REQUIRED WORK -
Copy the data word for word, starting with the line that contains "How many slices are in this pie chart?" and going on through the line that contains "Does any single".

RECORDS FOR THIS TASK -
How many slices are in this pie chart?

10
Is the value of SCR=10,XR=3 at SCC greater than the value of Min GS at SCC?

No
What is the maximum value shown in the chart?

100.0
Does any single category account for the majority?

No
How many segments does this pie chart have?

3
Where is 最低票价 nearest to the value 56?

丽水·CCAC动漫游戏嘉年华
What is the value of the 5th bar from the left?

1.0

--

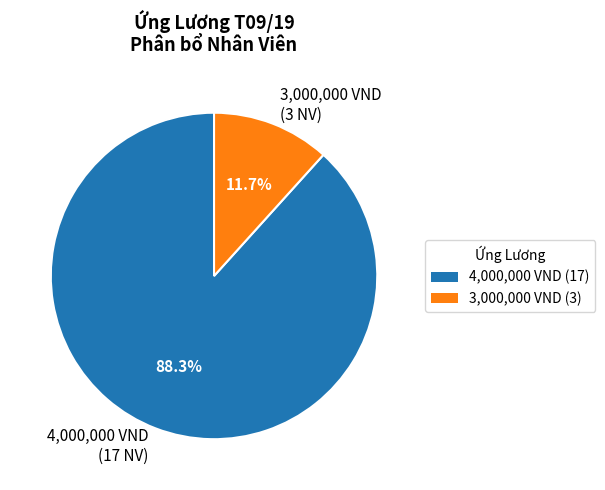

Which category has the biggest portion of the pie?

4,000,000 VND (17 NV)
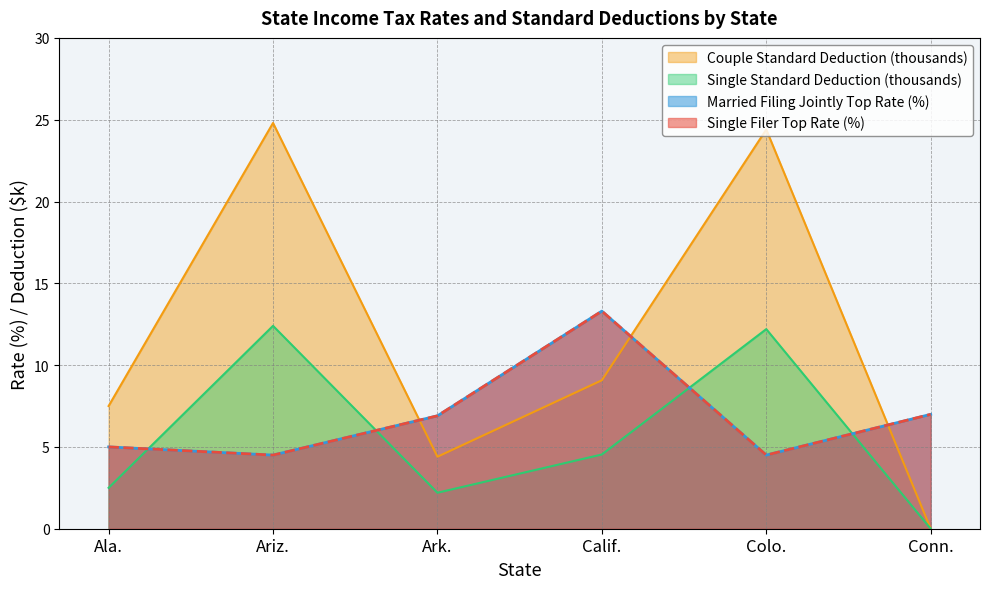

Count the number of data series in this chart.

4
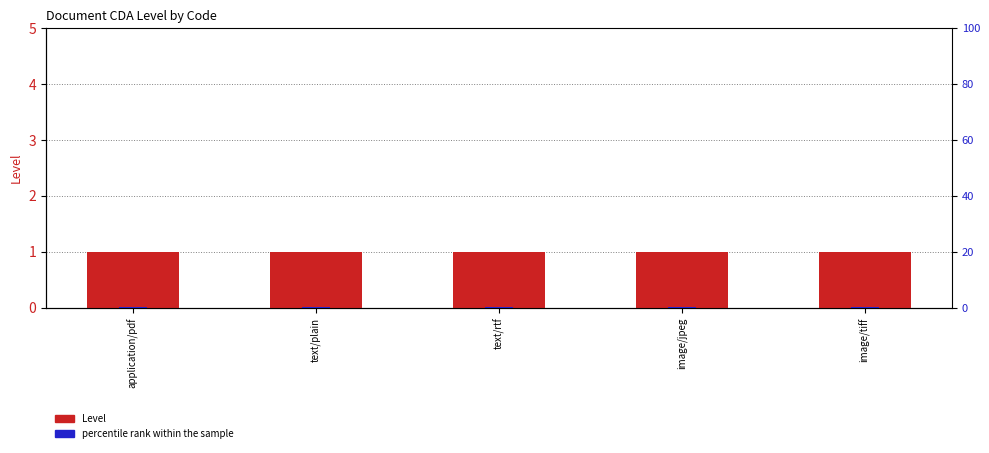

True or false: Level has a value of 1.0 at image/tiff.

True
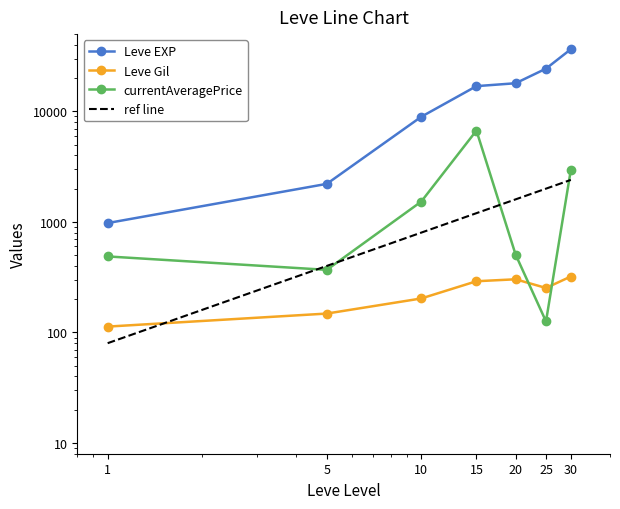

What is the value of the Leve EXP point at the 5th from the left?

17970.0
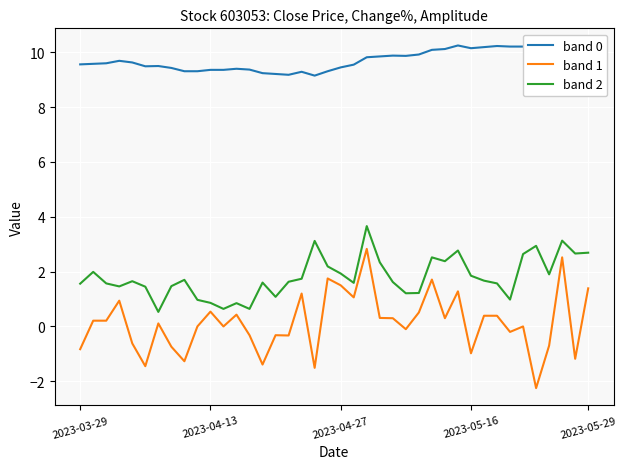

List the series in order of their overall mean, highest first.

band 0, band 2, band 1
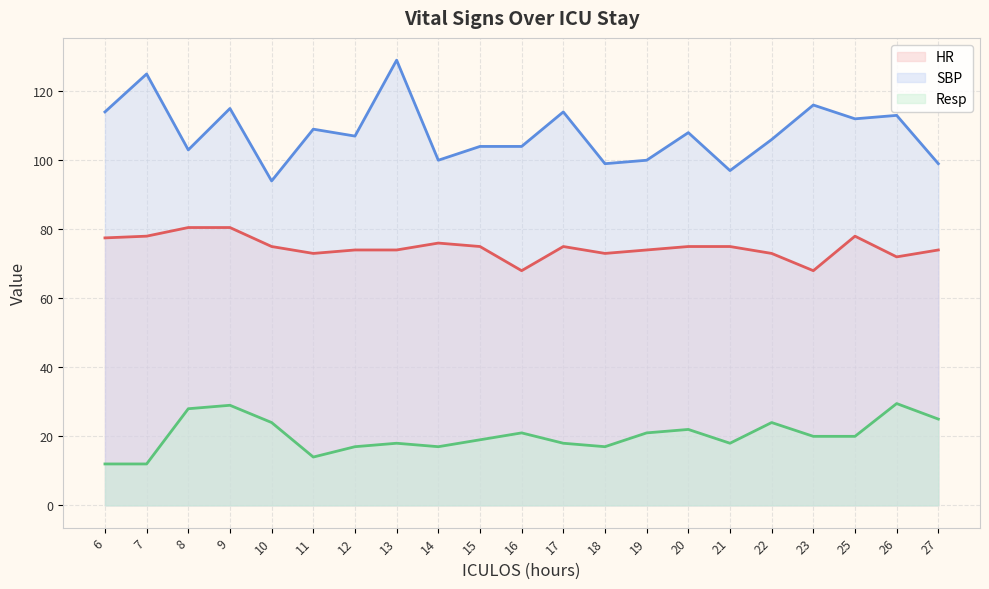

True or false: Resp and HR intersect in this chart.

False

ANSWER SECTION -
How many slices are in this pie chart?

10
Is the value of SCR=10,XR=3 at SCC greater than the value of Min GS at SCC?

No
What is the maximum value shown in the chart?

100.0
Does any single category account for the majority?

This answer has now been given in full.